When the same method is used to induce excess hepatic expression of SNAT2, an AA transporter, an unexpected result was a marked presentation of hypertriglyceridemia (Fig. 6)⁴⁾. Excess AA uptake in the liver activates mTORC1/S6K, and neuronal signals originating from there pass through the hepatic branch of the vagus-brain-sympathetic nerve axis; this in turn was found to suppress adipocyte lipoprotein lipase (LPL) and triglyceride degradation in the blood.

Fig. 6.

link between hepatic AA metabolism and WAT function

Cited from; Imai J et al: Regulation of pancreatic beta cell mass by neuronal signals from the liver. Science 2008; 322: 1250-1254.

Although hyperalimentation is considered to lead to hyperlipidemia, it is now clear that autonomic regulation is one of the involved mechanisms.

Conclusions

Katagiri et al. have also reported that hepatic activation of extracellular regulated kinase (ERK) signaling induced pancreatic beta cell proliferation⁵⁾; these signals were also relayed along the hepatic branch of the vagus-brain-sympathetic nerve axis.

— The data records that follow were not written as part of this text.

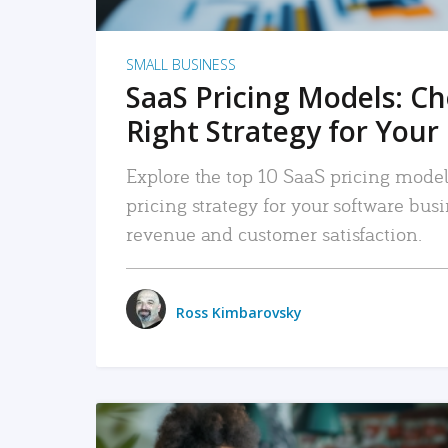
SMALL BUSINESS
SaaS Pricing Models: C
Right Strategy for Your
Explore the top 10 SaaS pricing models
pricing strategy for your software bu
revenue and customer satisfaction.
Ross Kimbarovsky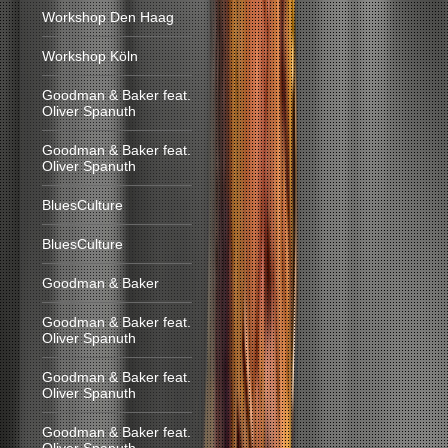
Workshop Den Haag
Workshop Köln
Goodman & Baker feat.
Oliver Spanuth
Goodman & Baker feat.
Oliver Spanuth
BluesCulture
BluesCulture
Goodman & Baker
Goodman & Baker feat.
Oliver Spanuth
Goodman & Baker feat.
Oliver Spanuth
Goodman & Baker feat.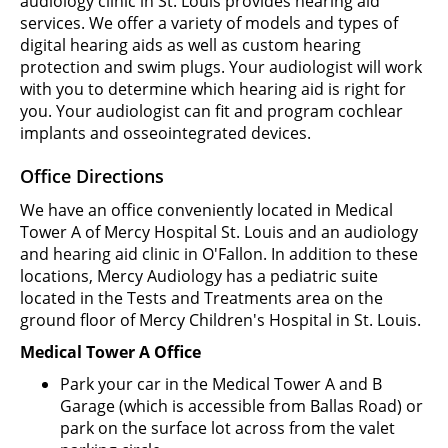
audiology clinic in St. Louis provides hearing aid
services. We offer a variety of models and types of
digital hearing aids as well as custom hearing
protection and swim plugs. Your audiologist will work
with you to determine which hearing aid is right for
you. Your audiologist can fit and program cochlear
implants and osseointegrated devices.
Office Directions
We have an office conveniently located in Medical
Tower A of Mercy Hospital St. Louis and an audiology
and hearing aid clinic in O'Fallon. In addition to these
locations, Mercy Audiology has a pediatric suite
located in the Tests and Treatments area on the
ground floor of Mercy Children's Hospital in St. Louis.
Medical Tower A Office
Park your car in the Medical Tower A and B
Garage (which is accessible from Ballas Road) or
park on the surface lot across from the valet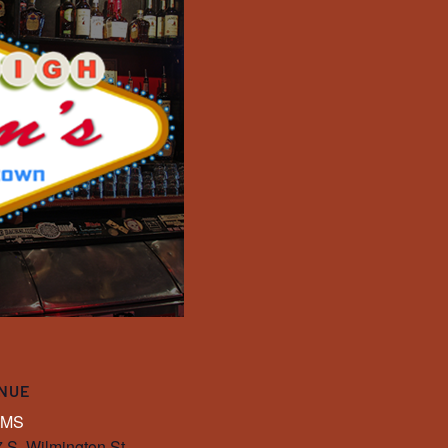
NUE
IMS
 S. Wilmington St.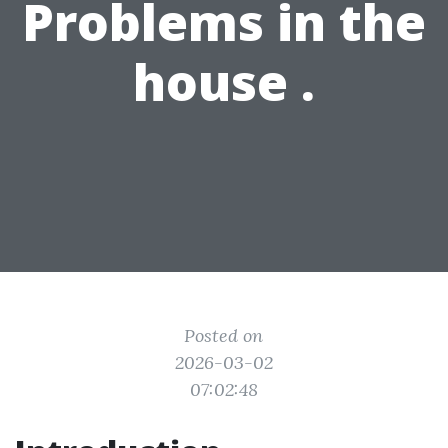
Problems in the
house .
Posted on
2026-03-02
07:02:48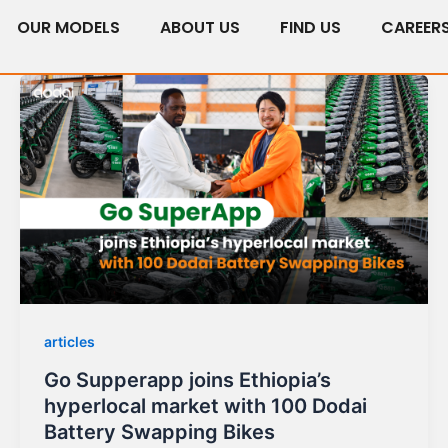
OUR MODELS
ABOUT US
FIND US
CAREER
articles
Go Supperapp joins Ethiopia’s
hyperlocal market with 100 Dodai
Battery Swapping Bikes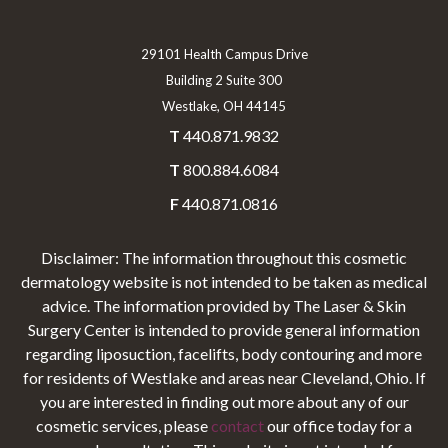
29101 Health Campus Drive
Building 2 Suite 300
Westlake, OH 44145
T
440.871.9832
T
800.884.6084
F
440.871.0816
Disclaimer: The information throughout this cosmetic
dermatology website is not intended to be taken as medical
advice. The information provided by The Laser & Skin
Surgery Center is intended to provide general information
regarding liposuction, facelifts, body contouring and more
for residents of Westlake and areas near Cleveland, Ohio. If
you are interested in finding out more about any of our
cosmetic services, please
contact
our office today for a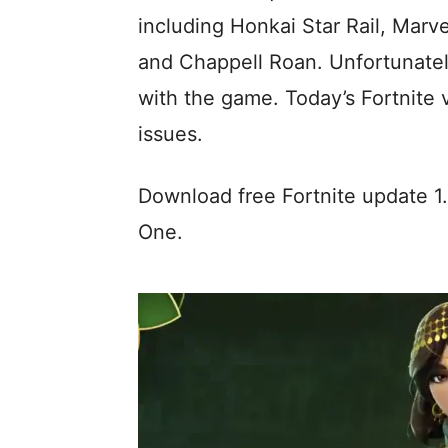
including Honkai Star Rail, Mar
and Chappell Roan. Unfortunately,
with the game. Today’s Fortnite v
issues.
Download free Fortnite update 1
One.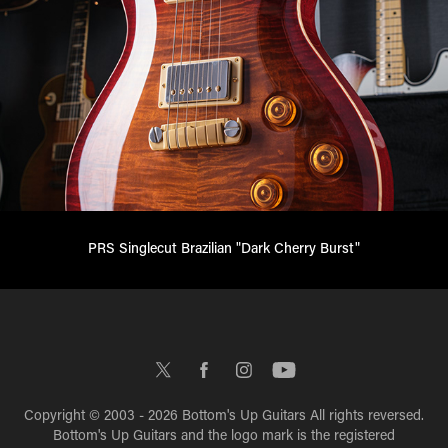
PRS Singlecut Brazilian "Dark Cherry Burst"
Copyright © 2003 - 2026 Bottom's Up Guitars All rights reversed.
Bottom's Up Guitars and the logo mark is the registered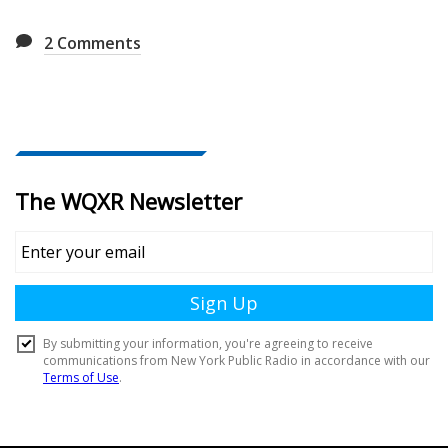
2
Comments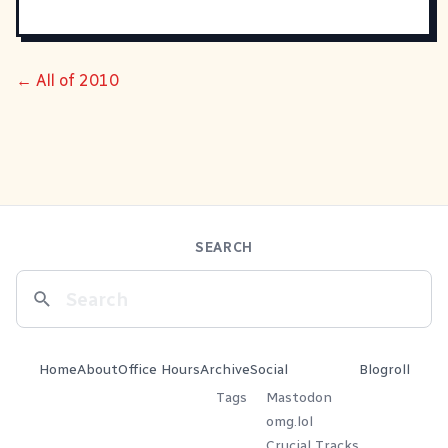
← All of 2010
SEARCH
Home
About
Office Hours
Archive
Social
Blogroll
Tags
Mastodon
omg.lol
Crucial Tracks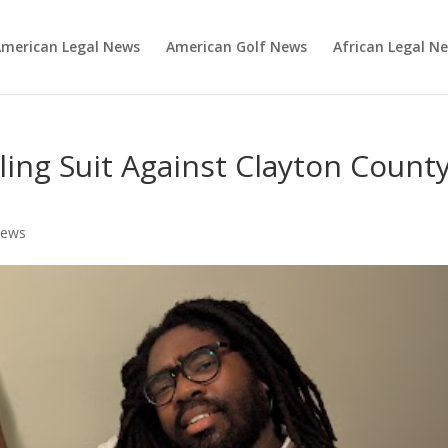
merican Legal News
American Golf News
African Legal N
iling Suit Against Clayton Count
News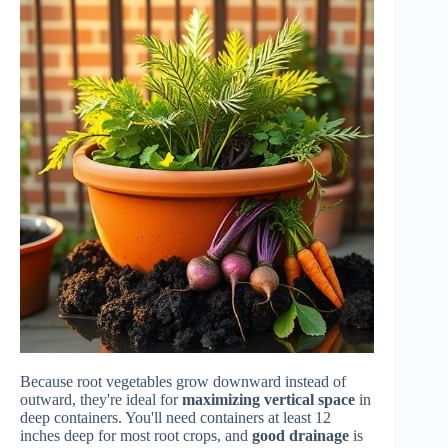
Because root vegetables grow downward instead of
outward, they're ideal for
maximizing vertical space
in
deep containers. You'll need containers at least 12
inches deep for most root crops, and
good drainage
is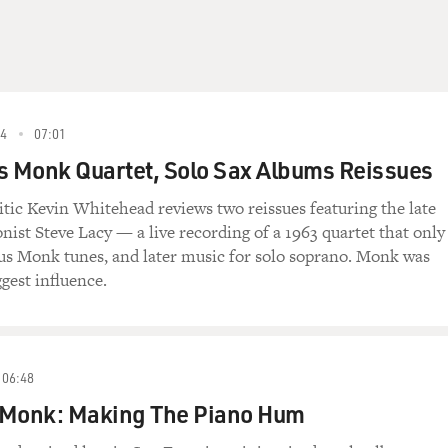
4
07:01
s Monk Quartet, Solo Sax Albums Reissues
ritic Kevin Whitehead reviews two reissues featuring the late
ist Steve Lacy — a live recording of a 1963 quartet that only
us Monk tunes, and later music for solo soprano. Monk was
ggest influence.
06:48
 Monk: Making The Piano Hum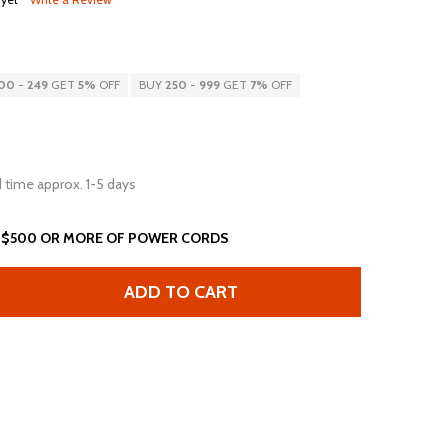
00
-
249
GET
5%
OFF
BUY
250
-
999
GET
7%
OFF
 time approx. 1-5 days
 $500 OR MORE OF POWER CORDS
ADD TO CART
T 5-15P TO OPEN 2 ROJ + 0.25 STRIP 13A 125V BLACK
NTITY OF 7FT 5-15P TO OPEN 2 ROJ + 0.25 STRIP 13A 125V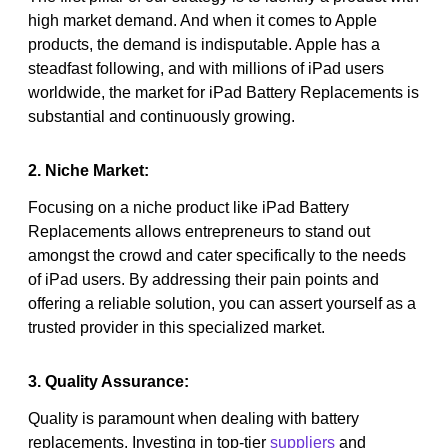
high market demand. And when it comes to Apple
products, the demand is indisputable. Apple has a
steadfast following, and with millions of iPad users
worldwide, the market for iPad Battery Replacements is
substantial and continuously growing.
2. Niche Market:
Focusing on a niche product like iPad Battery
Replacements allows entrepreneurs to stand out
amongst the crowd and cater specifically to the needs
of iPad users. By addressing their pain points and
offering a reliable solution, you can assert yourself as a
trusted provider in this specialized market.
3. Quality Assurance:
Quality is paramount when dealing with battery
replacements. Investing in top-tier
suppliers
and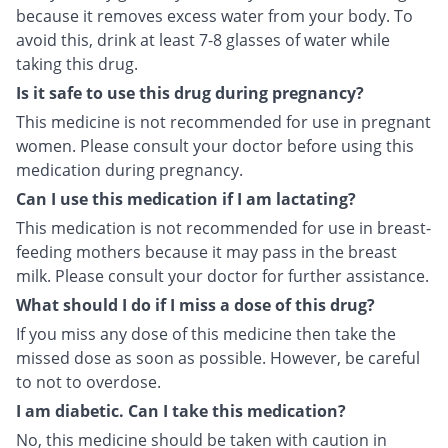
because it removes excess water from your body. To
avoid this, drink at least 7-8 glasses of water while
taking this drug.
Is it safe to use this drug during pregnancy?
This medicine is not recommended for use in pregnant
women. Please consult your doctor before using this
medication during pregnancy.
Can I use this medication if I am lactating?
This medication is not recommended for use in breast-
feeding mothers because it may pass in the breast
milk. Please consult your doctor for further assistance.
What should I do if I miss a dose of this drug?
If you miss any dose of this medicine then take the
missed dose as soon as possible. However, be careful
to not to overdose.
I am diabetic. Can I take this medication?
No, this medicine should be taken with caution in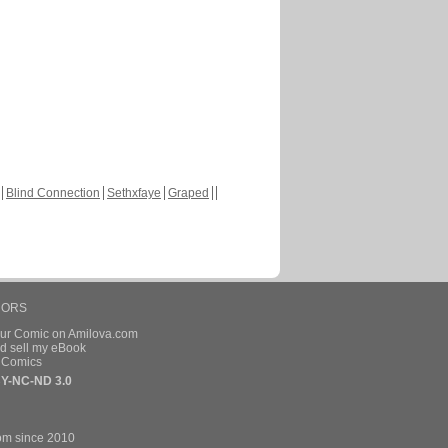
Blind Connection
Sethxfaye
Graped
HORS
our Comic on Amilova.com
d sell my eBook
e Comics
Y-NC-ND 3.0
om since 2010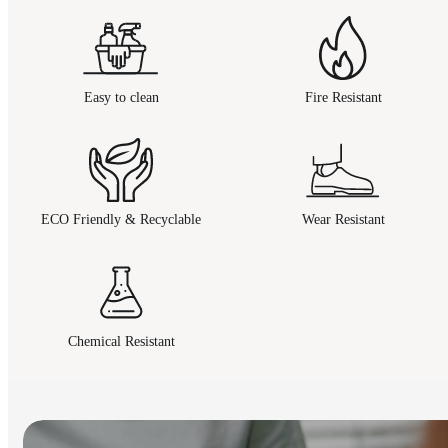
Easy to clean
Fire Resistant
ECO Friendly & Recyclable
Wear Resistant
Chemical Resistant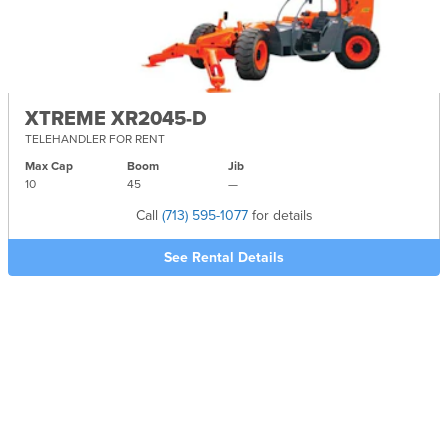
XTREME XR2045-D
TELEHANDLER FOR RENT
Max Cap
Boom
Jib
10
45
—
Call
(713) 595-1077
for details
See Rental Details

Conventionally, organs involved in energy metabolism such as the liver, adipose tissue, etc., are considered to be linked, and work together via humoral factors such as insulin and glucagon. In reality, however, stored energy quantities within each of these organs fluctuate temporally. Linking these organs so that they can effectively function together, as described above, fine-tuning the regulatory mechanisms mediated via the autonomic nervous system plays an essential role.

Although nerve signals have been shown to be essential in regulating energy metabolism, the actual natures of these nerve signals are still unknown. Further research to comprehend these nerve signals is essential for the entire spectrum of knowledge, from understanding their mechanisms, to using this information for therapeutic applications.